You would think, judging by the newspapers, that the great balls which take place periodically in London at the Albert Hall and elsewhere presented scenes of wild delight approaching revelry. Many, in reality, are deadly dull affairs, and respectable beyond words, while others are so crowded that dancing becomes an impossibility. Of course there are always people who like to be “seen everywhere” in order to give their friends the impression that they are “in the swim” of London life, fashionable and otherwise. Such folk you will usually find to be poseurs of a peculiarly unintelligent type, the sort of men and women who are never natural, never “themselves” as it is called, and who act and talk always to impress those who may see or hear them.
Among the three thousand or more men and women who had bought tickets for the great ball organized and ostensibly to be given by Aloysius Stapleton and young Archie La Planta, were hundreds of people of that type, the class of individual who, before the war, loved to squander money and still more to let folk see how recklessly they squandered it. Stapleton, who knew his world, had purposely advertised his ball with a view to what he called “roping in” these people by making a great to do regarding the many well-known social representatives who would be present, in addition to theatrical stars and other more or less Bohemian folk.
What he went nap on, however, were the social representatives.
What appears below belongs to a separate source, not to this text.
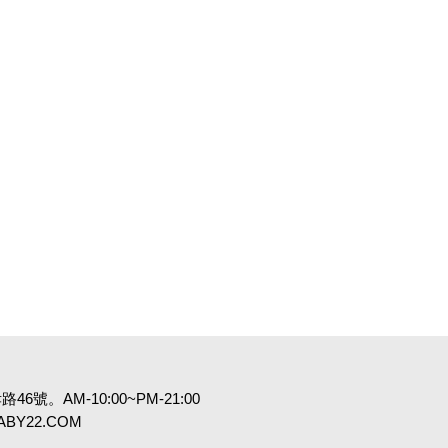
6號。AM-10:00~PM-21:00
:BABY22.COM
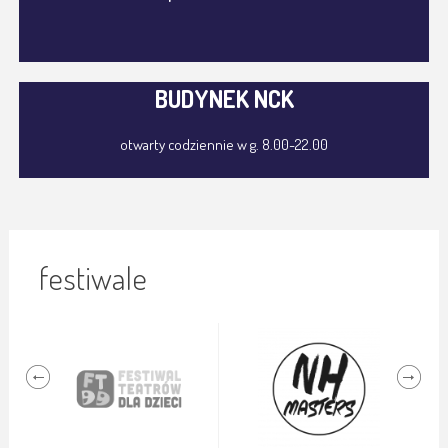
BUDYNEK NCK
otwarty codziennie w g. 8.00-22.00
festiwale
Like most people who move about he had noticed that since the war the glamor which in pre-war days enveloped well-advertised stage folk had faded considerably, and that, owing possibly to the sudden rise to affluence of profiteers and their wives and other beings of common origin and snobbishly inclined, men and women of birth and breeding and real distinction now held the limelight almost entirely.
“I think I can say without conceit that it will be the most talked of event of its sort, not only of the present season, but of any season for years past,” he observed complacently to Jessica, some days before the great night, “and I will admit that for that I am largely indebted to you, Jessica. By the way, I wish you would tell me what your dress is to be.”
“Why waste time trying to make me tell you what I have already told you I am not going to tell you?” Jessica asked, as she lay back in a great soft fauteuil and blew a cloud of smoke into the middle of the room. “You will see enough of it on the night, I can assure you. Our supper party ought to be a great success,” she added, changing the subject.
The telephone on the escritoire rang, and she went over to answer it.
“It is the Metropolitan Secret Agency,” she said a moment later. “They want to speak to you.”
Stapleton picked up the receiver, and as he did so the door opened and a middle-aged little man with a semitic cast of countenance was shown in.
It was the Hebrew, Levi Schomberg, who, Stapleton had told La Planta some weeks before, “lent money to his friends.” He had told him at the same time that Schomberg had warned him against “Hartsilver’s widow” on the ground that she was a designing woman.
Stapleton had difficulty in concealing his annoyance at Levi’s arrival just as he was on the point of conversing with the house with the bronze face, and after replying to one or two questions which the Agency put to him he hung up the receiver and went across to Schomberg, with whom he shook hands.